Nächste Wortmeldung: Herr Kollege Ländner.

Sehr geehrte Frau Präsidentin, Kolleginnen und Kollegen! Es ist wichtig und richtig, dass wir heute im Parlament in großer Übereinstimmung über die Situation der Polizeibeamtinnen und -beamten nach gewalttätigen Einsätzen sprechen und entsprechende Anträge einbringen. Es ist mir im Zusammenhang mit der Beratung dieser Anträge ein Anliegen, Dankeschön zu sagen und Respekt auszudrücken für die Frauen und Männer in Uniform, die tagtäglich auf den Straßen unseres Staates für Sicherheit sorgen und die erst vor wenigen Tagen bei einem Großeinsatz in Norddeutschland bis an die Grenze des Erträglichen gefordert wurden.
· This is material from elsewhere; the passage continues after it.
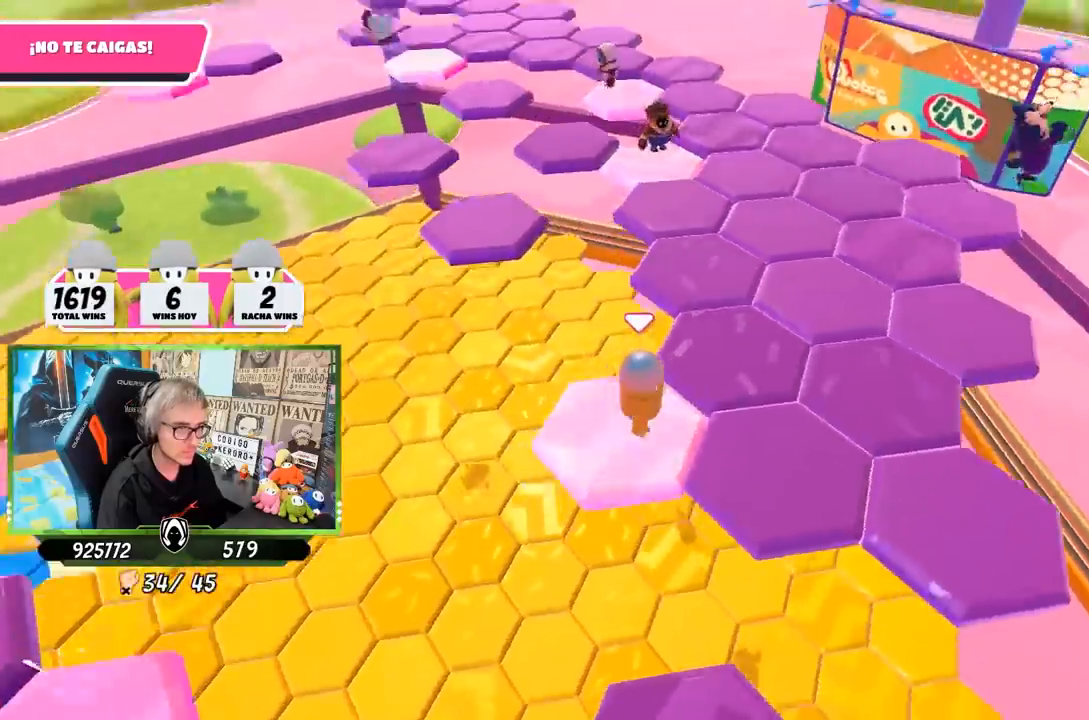
{"buttons": [], "left_stick": "left", "right_stick": "left", "events": [[67, "CROSS", "down"], [167, "CROSS", "up"], [300, "right_stick", "left"], [333, "left_stick", "left"]]}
Es ist wichtig und richtig, dass wir als Parlament Respekt ausdrücken, und es ist auch wichtig und richtig, dass wir uns als Parlament damit beschäftigen, negative Folgen dieser Einsätze so klein wie möglich zu halten und die Beamten zu entlasten. Wir sind uns darin einig, dass es wichtig ist - ich ergänze, was Kollege Fischer gesagt hat -, eine optimale Nachsorge, eine optimale Betreuung von Einsätzen und eine optimale Einsatznachbereitung im psychologischen, aber auch im rechtlichen und fiskalischen Sinne sicherzustellen. Unsere Polizeibeamtinnen und -beamten haben ein Anrecht auf psychologische Betreuung und auf rechtliche Beratung. Ich bin froh darüber, dass wir

übergreifend der Meinung sind, und dies auch dokumentieren, dass Gewalt kein Ausdruck politischer Willensfreiheit sein kann.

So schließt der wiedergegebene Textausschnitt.